Prompt -
In the data below, work out how many lines include the string "Left". Only the number should be given.

=====

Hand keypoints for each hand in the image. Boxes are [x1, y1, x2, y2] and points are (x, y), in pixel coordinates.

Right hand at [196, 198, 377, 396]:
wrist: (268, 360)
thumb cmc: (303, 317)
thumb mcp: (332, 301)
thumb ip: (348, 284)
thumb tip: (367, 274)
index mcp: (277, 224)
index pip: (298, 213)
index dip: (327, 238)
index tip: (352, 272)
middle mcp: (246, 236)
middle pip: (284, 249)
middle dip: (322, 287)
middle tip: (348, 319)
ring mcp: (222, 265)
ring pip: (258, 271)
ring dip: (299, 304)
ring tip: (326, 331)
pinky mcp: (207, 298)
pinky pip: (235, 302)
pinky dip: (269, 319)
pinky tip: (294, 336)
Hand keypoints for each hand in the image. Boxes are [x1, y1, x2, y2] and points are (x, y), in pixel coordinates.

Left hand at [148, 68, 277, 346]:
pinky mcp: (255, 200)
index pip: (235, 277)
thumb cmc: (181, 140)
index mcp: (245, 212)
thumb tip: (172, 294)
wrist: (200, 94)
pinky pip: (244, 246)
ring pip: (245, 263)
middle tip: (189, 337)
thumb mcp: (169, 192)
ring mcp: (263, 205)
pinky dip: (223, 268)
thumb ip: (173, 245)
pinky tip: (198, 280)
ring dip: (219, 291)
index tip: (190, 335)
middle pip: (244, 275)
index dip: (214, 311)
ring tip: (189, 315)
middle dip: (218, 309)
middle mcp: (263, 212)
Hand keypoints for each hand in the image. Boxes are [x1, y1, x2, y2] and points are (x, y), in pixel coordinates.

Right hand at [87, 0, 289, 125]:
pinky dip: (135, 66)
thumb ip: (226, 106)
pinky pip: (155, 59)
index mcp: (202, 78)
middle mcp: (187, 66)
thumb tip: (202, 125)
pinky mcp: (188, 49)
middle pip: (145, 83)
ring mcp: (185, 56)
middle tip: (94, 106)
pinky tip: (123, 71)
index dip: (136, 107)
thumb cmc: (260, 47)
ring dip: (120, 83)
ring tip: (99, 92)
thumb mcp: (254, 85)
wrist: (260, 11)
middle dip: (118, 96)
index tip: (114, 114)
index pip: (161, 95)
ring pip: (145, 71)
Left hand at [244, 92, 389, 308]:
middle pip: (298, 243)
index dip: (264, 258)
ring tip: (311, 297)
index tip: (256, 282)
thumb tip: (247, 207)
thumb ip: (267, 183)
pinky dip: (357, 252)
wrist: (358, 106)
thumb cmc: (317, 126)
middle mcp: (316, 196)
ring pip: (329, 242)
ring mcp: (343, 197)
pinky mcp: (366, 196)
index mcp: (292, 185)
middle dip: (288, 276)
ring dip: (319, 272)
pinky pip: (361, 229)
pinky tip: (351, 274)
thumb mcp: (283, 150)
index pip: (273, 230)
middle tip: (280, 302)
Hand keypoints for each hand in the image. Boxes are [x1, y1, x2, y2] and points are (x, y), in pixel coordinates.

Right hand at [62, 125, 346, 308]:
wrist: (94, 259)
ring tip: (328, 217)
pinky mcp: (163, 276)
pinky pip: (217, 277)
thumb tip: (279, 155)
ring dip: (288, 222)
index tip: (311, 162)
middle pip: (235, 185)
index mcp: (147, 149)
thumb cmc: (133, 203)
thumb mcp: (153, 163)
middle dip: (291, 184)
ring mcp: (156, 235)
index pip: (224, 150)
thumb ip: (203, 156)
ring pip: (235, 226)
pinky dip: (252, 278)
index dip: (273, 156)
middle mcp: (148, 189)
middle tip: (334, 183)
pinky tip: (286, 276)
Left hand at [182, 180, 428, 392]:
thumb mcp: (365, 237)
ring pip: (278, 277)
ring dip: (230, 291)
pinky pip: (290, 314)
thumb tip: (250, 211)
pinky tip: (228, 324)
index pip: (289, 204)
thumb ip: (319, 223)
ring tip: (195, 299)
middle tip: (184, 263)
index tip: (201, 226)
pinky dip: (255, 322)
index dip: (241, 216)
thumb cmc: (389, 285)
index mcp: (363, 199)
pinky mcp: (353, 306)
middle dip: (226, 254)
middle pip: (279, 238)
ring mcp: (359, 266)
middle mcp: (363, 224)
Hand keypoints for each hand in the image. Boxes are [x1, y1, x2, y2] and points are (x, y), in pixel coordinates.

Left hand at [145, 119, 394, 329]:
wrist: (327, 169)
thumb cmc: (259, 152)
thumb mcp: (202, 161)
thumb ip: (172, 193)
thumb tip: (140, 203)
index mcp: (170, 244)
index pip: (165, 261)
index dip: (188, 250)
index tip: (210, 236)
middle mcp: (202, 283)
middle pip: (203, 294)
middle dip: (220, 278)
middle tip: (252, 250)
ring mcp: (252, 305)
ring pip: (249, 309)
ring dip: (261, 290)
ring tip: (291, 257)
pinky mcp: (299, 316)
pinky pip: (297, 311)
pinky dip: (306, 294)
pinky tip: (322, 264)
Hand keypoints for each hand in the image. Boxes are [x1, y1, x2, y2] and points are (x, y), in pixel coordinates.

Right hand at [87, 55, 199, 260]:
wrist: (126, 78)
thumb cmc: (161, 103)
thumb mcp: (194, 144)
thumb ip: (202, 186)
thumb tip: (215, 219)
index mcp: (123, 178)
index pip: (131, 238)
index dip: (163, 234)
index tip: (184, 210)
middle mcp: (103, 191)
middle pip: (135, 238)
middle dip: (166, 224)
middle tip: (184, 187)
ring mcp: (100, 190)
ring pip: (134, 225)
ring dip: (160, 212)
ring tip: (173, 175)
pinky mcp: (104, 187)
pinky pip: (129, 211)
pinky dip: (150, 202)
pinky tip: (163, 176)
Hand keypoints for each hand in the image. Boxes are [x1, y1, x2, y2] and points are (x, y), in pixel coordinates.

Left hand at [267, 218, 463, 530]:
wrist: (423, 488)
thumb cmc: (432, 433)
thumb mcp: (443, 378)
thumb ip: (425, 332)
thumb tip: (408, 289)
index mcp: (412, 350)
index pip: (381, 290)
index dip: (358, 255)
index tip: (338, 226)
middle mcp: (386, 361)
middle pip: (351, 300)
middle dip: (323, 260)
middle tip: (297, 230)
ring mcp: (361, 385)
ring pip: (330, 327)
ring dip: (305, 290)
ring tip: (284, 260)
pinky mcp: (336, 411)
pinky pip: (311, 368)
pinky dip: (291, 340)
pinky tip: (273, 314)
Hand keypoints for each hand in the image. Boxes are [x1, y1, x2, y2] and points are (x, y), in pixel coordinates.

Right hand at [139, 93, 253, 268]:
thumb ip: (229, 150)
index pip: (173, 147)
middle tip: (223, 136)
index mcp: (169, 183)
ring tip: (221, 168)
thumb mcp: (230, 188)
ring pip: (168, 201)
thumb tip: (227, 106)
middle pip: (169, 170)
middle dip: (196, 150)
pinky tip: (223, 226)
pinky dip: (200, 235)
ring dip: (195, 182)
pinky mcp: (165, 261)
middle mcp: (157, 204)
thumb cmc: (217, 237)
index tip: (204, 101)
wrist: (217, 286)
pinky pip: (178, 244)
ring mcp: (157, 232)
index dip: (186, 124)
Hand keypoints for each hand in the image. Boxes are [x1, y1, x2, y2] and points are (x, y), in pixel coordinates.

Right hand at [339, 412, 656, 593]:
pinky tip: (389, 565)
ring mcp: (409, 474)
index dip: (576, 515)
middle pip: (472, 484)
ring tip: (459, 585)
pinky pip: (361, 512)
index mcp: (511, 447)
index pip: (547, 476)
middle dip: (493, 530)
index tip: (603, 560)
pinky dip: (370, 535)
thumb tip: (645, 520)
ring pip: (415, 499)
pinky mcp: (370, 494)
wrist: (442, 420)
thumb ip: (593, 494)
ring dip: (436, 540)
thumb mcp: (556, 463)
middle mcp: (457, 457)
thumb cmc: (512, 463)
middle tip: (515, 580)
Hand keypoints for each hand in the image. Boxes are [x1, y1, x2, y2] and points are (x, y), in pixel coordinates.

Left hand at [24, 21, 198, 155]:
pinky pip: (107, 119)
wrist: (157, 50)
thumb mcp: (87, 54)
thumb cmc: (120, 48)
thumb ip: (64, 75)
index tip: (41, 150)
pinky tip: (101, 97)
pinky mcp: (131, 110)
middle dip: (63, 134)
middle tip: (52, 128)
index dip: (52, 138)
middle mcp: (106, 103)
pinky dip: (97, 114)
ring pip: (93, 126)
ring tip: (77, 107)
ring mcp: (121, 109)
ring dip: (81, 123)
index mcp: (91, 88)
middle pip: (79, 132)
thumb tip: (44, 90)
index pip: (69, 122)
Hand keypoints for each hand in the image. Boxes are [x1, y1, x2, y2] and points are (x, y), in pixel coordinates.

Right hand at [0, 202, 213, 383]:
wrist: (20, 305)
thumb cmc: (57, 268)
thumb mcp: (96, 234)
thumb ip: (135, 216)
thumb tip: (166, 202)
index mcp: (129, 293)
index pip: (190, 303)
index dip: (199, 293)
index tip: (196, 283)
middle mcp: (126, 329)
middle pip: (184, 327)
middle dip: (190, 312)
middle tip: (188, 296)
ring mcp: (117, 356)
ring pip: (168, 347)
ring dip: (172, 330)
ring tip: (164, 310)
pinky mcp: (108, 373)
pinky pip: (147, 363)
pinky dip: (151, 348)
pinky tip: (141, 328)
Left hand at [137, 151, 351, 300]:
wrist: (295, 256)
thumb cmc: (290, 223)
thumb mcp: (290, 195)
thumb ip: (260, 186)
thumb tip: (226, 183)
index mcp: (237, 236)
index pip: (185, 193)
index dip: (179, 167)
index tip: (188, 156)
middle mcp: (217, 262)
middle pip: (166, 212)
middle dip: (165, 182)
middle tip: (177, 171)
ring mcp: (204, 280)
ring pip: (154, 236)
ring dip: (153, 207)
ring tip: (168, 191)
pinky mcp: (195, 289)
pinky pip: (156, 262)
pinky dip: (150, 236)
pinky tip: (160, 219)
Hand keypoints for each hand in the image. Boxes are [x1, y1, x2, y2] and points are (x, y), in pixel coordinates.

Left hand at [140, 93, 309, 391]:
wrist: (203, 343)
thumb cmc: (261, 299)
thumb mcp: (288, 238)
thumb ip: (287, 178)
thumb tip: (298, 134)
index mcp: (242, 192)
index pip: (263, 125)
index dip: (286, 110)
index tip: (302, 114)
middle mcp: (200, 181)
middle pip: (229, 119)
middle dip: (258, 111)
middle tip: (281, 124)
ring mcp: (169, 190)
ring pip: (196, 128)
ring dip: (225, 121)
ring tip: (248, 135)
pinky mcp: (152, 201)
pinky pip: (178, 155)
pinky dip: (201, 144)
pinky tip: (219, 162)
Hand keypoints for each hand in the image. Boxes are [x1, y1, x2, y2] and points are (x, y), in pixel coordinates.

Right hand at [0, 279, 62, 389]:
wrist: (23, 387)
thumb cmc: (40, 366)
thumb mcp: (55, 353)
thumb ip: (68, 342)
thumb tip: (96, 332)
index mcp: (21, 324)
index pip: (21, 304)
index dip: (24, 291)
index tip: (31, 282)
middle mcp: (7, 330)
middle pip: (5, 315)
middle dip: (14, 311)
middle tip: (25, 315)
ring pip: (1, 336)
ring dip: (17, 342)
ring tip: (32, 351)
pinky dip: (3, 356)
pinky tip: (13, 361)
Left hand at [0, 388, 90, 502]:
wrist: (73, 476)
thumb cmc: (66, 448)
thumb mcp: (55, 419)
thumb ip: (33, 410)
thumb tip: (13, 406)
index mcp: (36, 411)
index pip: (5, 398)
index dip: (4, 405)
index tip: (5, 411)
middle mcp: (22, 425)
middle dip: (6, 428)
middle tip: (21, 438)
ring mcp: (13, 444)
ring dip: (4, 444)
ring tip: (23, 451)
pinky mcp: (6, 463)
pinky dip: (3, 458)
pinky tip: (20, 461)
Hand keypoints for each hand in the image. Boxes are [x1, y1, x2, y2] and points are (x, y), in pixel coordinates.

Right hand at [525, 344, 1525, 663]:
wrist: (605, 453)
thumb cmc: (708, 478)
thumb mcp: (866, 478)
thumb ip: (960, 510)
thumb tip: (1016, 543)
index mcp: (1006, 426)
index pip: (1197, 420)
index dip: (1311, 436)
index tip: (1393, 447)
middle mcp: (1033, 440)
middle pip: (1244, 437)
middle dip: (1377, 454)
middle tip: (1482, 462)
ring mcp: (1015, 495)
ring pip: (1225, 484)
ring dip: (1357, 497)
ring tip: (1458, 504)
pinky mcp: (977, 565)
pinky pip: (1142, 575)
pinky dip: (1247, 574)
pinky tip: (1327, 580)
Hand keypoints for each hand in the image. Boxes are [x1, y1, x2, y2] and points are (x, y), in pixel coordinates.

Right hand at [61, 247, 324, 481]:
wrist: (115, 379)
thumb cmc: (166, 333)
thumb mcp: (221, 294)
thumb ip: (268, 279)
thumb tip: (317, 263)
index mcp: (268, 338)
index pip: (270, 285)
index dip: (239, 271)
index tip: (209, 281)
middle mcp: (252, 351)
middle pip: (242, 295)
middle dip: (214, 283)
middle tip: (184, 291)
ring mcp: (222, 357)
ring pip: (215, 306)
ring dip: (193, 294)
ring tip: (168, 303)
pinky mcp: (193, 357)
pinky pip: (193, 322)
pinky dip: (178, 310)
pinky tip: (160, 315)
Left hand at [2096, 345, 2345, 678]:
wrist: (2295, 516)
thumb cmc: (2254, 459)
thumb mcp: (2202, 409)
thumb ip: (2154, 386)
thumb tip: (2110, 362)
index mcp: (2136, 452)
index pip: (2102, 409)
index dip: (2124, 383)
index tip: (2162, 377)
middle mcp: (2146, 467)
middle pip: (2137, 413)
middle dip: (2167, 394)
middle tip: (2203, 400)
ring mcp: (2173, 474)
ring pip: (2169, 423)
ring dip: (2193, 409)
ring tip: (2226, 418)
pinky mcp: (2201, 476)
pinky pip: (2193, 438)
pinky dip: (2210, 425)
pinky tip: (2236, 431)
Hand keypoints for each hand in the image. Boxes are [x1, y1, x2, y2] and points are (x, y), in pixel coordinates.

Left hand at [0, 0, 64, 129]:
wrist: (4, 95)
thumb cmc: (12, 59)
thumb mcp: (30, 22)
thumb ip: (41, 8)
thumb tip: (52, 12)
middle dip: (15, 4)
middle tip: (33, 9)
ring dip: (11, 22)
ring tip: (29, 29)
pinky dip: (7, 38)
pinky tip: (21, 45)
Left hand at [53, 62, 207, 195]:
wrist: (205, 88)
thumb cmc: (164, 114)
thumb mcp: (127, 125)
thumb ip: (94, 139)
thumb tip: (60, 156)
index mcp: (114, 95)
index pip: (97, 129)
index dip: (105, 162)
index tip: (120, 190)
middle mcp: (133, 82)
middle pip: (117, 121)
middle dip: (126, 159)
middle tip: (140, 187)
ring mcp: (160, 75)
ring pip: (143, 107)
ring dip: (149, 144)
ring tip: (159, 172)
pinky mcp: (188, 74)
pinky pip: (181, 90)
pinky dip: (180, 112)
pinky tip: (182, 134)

=====

Solution for this problem -
12